[TASK DATA Boundary: Start]
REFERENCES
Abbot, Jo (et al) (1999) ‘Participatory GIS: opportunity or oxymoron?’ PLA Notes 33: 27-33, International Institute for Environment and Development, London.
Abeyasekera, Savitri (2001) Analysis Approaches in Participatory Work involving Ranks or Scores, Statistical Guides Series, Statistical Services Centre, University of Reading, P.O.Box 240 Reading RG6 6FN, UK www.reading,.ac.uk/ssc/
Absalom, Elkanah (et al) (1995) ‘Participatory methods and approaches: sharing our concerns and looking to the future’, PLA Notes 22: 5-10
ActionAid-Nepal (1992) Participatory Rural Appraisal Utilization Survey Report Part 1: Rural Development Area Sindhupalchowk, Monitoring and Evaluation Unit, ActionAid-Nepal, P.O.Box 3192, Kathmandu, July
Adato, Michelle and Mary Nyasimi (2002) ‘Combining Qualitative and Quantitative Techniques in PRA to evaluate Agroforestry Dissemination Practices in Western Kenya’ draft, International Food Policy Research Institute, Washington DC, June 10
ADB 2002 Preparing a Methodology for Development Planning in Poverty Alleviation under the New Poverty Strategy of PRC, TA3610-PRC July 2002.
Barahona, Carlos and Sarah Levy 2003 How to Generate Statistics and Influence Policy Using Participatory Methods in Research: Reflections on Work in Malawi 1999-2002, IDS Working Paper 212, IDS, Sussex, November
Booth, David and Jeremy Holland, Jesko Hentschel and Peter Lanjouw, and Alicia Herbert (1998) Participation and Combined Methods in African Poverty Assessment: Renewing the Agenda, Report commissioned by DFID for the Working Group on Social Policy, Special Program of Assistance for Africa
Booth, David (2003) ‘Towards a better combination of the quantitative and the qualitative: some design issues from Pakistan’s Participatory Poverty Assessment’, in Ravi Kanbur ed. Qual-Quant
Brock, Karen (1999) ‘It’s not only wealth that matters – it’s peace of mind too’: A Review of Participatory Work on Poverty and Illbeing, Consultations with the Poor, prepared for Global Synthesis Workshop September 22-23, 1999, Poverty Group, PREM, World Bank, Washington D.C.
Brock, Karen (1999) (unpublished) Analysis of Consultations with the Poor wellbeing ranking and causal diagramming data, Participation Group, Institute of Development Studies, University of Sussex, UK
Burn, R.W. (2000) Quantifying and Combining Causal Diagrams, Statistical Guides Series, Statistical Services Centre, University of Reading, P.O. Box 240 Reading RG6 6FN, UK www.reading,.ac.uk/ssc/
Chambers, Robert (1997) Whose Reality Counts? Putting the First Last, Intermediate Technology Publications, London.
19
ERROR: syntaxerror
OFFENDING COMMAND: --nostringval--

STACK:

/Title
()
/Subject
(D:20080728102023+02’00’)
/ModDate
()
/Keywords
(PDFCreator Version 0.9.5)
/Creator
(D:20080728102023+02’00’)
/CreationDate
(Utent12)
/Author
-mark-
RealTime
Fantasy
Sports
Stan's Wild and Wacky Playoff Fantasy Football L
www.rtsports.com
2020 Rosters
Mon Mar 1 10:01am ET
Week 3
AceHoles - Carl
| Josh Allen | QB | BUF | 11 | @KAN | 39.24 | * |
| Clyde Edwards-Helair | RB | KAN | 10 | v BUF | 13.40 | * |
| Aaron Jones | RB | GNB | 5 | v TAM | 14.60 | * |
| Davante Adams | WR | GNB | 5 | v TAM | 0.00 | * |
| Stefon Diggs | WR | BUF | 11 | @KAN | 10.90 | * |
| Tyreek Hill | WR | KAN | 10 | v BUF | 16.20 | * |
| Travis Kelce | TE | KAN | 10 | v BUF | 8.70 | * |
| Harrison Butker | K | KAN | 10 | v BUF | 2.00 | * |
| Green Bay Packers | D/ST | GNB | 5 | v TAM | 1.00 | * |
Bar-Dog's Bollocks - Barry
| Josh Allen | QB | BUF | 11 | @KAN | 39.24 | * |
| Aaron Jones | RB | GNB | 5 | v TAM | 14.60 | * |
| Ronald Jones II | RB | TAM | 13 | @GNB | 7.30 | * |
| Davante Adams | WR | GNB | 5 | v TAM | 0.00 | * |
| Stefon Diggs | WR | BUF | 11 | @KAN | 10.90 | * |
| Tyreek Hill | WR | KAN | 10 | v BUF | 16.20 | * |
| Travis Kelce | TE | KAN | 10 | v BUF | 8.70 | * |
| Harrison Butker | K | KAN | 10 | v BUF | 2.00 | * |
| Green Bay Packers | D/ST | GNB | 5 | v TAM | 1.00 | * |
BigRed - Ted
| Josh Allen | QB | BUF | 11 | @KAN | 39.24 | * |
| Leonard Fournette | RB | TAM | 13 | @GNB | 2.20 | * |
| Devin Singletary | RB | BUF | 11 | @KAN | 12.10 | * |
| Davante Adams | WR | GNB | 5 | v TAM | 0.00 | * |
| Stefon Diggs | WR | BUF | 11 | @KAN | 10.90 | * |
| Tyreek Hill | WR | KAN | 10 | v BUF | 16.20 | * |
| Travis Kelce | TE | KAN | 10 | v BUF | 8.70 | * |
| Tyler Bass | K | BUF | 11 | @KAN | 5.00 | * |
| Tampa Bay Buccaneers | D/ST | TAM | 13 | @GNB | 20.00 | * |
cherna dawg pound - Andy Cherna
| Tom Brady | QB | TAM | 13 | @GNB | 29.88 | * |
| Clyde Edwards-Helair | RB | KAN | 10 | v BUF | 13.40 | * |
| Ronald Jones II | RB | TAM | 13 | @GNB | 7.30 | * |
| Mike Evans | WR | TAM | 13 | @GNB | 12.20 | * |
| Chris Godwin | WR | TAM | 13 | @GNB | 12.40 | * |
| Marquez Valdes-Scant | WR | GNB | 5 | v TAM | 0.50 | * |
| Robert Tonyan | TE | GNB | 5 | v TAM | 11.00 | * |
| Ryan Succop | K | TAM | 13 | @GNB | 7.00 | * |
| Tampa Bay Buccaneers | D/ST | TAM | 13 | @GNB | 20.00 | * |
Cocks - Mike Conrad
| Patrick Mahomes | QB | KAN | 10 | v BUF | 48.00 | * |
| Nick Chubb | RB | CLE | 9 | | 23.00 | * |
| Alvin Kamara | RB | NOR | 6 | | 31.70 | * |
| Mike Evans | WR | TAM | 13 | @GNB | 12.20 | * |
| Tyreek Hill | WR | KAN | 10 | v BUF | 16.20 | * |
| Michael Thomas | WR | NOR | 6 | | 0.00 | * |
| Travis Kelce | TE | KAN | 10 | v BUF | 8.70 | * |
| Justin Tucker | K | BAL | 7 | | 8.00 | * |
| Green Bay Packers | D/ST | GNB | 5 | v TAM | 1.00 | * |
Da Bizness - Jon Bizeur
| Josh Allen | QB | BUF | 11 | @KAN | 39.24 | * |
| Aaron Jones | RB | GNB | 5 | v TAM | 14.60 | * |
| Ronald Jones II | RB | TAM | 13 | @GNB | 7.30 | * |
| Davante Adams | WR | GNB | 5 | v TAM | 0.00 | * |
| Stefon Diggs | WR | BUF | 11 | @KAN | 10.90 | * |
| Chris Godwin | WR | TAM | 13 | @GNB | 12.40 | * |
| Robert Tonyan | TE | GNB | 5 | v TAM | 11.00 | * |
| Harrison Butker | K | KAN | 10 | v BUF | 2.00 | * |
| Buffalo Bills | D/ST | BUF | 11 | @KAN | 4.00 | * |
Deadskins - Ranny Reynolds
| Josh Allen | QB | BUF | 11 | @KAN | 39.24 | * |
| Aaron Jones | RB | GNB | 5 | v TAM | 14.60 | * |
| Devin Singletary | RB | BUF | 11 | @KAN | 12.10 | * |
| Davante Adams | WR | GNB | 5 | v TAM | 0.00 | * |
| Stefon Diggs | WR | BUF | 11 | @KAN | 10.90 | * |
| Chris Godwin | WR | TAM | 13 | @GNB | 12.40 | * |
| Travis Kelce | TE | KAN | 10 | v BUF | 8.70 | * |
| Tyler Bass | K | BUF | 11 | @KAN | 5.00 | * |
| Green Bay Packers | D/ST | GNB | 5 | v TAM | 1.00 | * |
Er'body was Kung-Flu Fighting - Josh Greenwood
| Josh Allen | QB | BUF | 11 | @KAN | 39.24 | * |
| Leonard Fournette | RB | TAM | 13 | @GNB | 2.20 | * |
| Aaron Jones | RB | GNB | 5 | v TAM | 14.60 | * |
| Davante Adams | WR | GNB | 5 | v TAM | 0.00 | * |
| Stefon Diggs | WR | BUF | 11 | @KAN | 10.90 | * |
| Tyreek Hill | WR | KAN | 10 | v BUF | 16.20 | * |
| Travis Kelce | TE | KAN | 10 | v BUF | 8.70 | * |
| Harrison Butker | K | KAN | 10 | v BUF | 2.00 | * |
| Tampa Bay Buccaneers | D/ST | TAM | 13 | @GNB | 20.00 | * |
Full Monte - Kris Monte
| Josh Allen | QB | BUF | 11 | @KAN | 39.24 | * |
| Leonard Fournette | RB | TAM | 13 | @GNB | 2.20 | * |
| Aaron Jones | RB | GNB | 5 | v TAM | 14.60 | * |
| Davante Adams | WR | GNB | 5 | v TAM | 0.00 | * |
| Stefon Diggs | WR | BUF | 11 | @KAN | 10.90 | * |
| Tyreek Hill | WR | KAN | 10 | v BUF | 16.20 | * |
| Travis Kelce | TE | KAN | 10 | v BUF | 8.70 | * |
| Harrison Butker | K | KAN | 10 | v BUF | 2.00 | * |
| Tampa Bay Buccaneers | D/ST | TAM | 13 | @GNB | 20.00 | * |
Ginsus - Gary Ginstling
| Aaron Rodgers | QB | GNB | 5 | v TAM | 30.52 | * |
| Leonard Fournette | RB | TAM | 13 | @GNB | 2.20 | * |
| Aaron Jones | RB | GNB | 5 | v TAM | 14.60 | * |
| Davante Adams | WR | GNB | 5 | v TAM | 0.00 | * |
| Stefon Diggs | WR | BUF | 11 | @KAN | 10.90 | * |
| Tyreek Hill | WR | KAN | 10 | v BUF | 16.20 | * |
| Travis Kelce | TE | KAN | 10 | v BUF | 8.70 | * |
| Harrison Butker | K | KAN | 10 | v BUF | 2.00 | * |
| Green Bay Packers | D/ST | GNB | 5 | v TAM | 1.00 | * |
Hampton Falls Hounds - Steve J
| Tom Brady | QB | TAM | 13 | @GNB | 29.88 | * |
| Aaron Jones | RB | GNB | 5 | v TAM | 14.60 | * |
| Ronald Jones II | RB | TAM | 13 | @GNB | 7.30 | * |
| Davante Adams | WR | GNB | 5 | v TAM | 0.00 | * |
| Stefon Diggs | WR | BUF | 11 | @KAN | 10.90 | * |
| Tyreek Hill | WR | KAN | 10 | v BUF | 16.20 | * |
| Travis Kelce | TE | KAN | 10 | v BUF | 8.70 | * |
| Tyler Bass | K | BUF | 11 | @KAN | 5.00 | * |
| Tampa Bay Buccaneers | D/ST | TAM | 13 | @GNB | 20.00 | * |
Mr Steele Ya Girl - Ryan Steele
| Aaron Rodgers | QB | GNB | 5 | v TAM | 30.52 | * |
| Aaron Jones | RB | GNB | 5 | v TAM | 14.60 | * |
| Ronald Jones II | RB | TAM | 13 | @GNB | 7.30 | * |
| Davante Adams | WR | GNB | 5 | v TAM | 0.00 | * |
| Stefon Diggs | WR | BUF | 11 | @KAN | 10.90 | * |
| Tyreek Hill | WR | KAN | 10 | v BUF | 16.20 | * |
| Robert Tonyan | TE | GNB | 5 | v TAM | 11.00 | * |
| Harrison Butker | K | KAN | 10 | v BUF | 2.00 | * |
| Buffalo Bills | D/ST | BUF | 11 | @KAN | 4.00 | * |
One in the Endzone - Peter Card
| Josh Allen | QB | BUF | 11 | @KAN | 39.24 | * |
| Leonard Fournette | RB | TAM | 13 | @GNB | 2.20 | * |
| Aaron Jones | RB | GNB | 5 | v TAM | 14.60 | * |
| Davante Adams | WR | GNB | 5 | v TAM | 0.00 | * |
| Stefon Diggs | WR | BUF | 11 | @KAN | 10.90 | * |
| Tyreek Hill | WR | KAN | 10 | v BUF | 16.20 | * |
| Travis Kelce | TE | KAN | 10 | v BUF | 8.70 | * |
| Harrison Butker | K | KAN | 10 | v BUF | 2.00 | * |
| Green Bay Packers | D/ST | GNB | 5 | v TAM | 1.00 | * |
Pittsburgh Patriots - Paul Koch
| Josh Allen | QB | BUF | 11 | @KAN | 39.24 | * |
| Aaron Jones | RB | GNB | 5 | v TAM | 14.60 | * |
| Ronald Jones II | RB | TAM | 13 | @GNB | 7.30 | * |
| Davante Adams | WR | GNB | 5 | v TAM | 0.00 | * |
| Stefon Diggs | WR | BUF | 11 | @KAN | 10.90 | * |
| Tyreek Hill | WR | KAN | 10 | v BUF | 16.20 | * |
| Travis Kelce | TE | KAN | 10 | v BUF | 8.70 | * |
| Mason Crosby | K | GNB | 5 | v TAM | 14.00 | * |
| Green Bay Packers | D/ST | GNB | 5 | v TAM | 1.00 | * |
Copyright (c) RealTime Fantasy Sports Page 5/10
[TASK DATA Boundary: End]
EXERCISE DETAILS
Starting with the first line of the records above, give back each line exactly until the line with "Abbot, Jo (et" has been given as well.

RESPONSE BELOW
REFERENCES
Abbot, Jo (et al) (1999) ‘Participatory GIS: opportunity or oxymoron?’ PLA Notes 33: 27-33, International Institute for Environment and Development, London.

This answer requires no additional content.